Ganso promete ficar na Vila pelo menos mais um ano

Garantia foi dada ao presidente Luis Álvaro Ribeiro. Depois, o objetivo é uma transferência para a Europa, afirmou

Sanches Filho, O Estado de S.Paulo

23 de fevereiro de 2011 | 00h00

Ganso vai continuar sendo jogador do Santos por no mínimo mais um ano. Palavra de Paulo Henrique Chagas de Lima, verdadeiro nome do mais cobiçado camisa 10 do futebol brasileiro, ao presidente do clube, Luis Álvaro de Oliveira Ribeiro. Os dirigentes chegaram a desconfiar que estivesse em curso uma possível manobra de investidores para tirar o armador da Vila Belmiro por R$ 60 milhões (valor da multa para clubes brasileiros), colocá-lo no Corinthians e no meio do ano repassá-lo à Internazionale ou ao Milan, ambos da Itália.

Bastou um encontro entre Luis Álvaro e Ganso para que a suspeita deixasse de existir. "No fim da tarde (da segunda-feira), resolvi ir ao CT Rei Pelé conversar com Ganso. Ele tinha terminado mais uma sessão de fisioterapia e se preparava para ir à capital fazer uma ressonância magnética, mas mesmo assim tivemos um papo fraternal e aberto por 20 minutos. A minha pergunta a ele foi se realmente pensava em ir embora ou se queria ficar no Santos, e pedi que me respondesse olhando nos meus olhos.
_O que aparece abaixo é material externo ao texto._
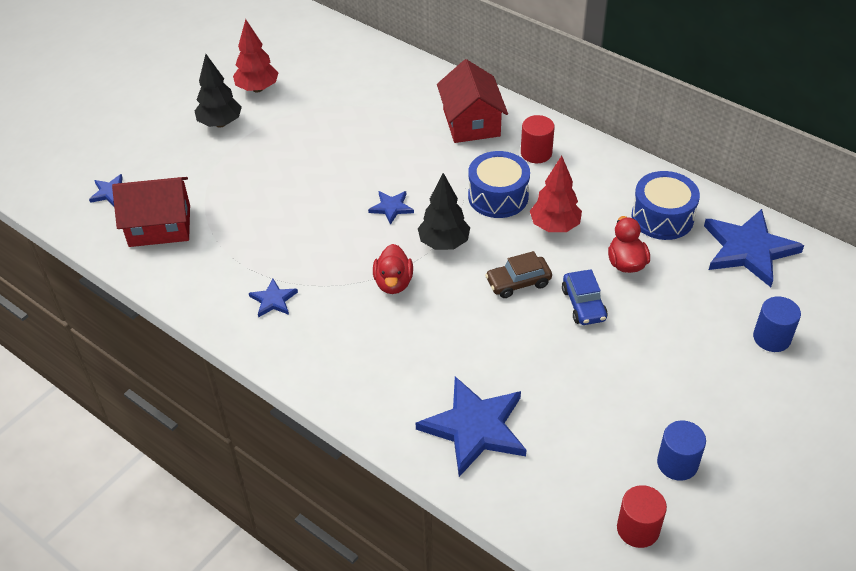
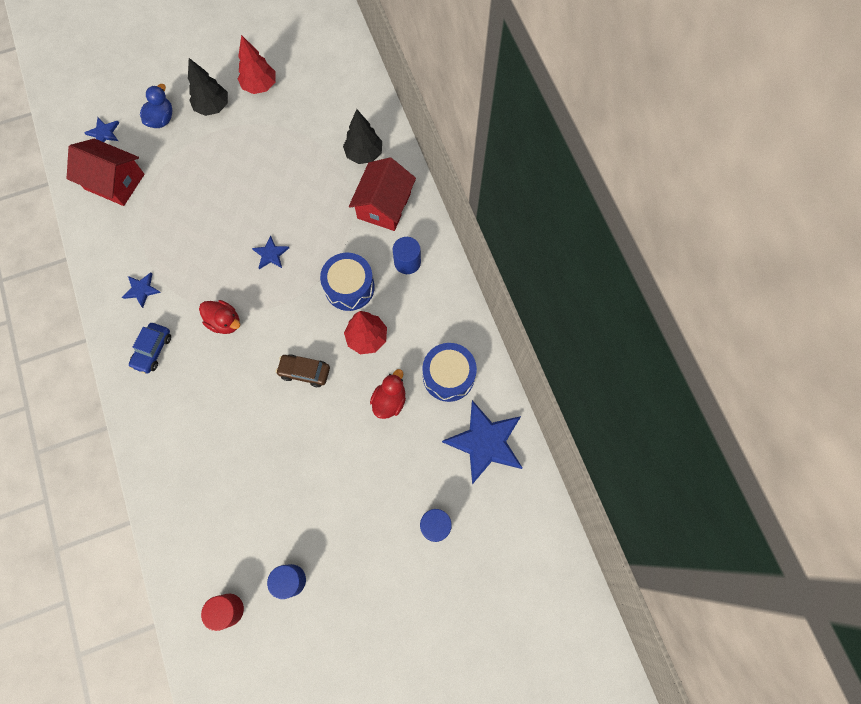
camera: 30 degrees right, 25 degrees up
red duck [373,244,413,294] -> red duck turned 90 degrees counterclockwise [199,300,240,334]
blue star [416,376,526,477] -> none
black tree [418,173,470,250] -> black tree moved to [343,109,382,164]
red cylinder [521,115,555,163] -> blue cylinder [393,237,421,274]
blue car [562,269,608,325] -> blue car moved to [129,323,171,374]
none -> blue duck [140,84,173,128]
Ganso nem pensou e disse que tem paixão pelo Santos e que está feliz no clube, mas não negou que após mais um ou dois no Santos pretende ir jogar no exterior", contou o presidente santista.

No encontro, Luis Álvaro prometeu fazer o que Ganso vinha cobrando publicamente: apresentar nova proposta de carreira para o meia e pedir ao marketing do clube que desenvolva engenharia financeira, semelhante à que segurou Neymar na Vila, em agosto, e a que tornou possível o retorno de Robinho. "Vamos chegar ao limite de nossas possibilidades para garantir a Paulo Henrique um rendimento mínimo como foi feito com Neymar", prometeu Luis Álvaro.

Novo estatuto. O Conselho Deliberativo do Santos aprovou por unanimidade a proposta de alteração dos estatutos, na segunda-feira. Para ser posto em prática, depende da aprovação do associado. As principais mudanças: mandato da diretoria passará de dois para três anos, sendo permitida só uma reeleição, a criação de um comitê gestor que dá suporte à administração e a criação de subsedes.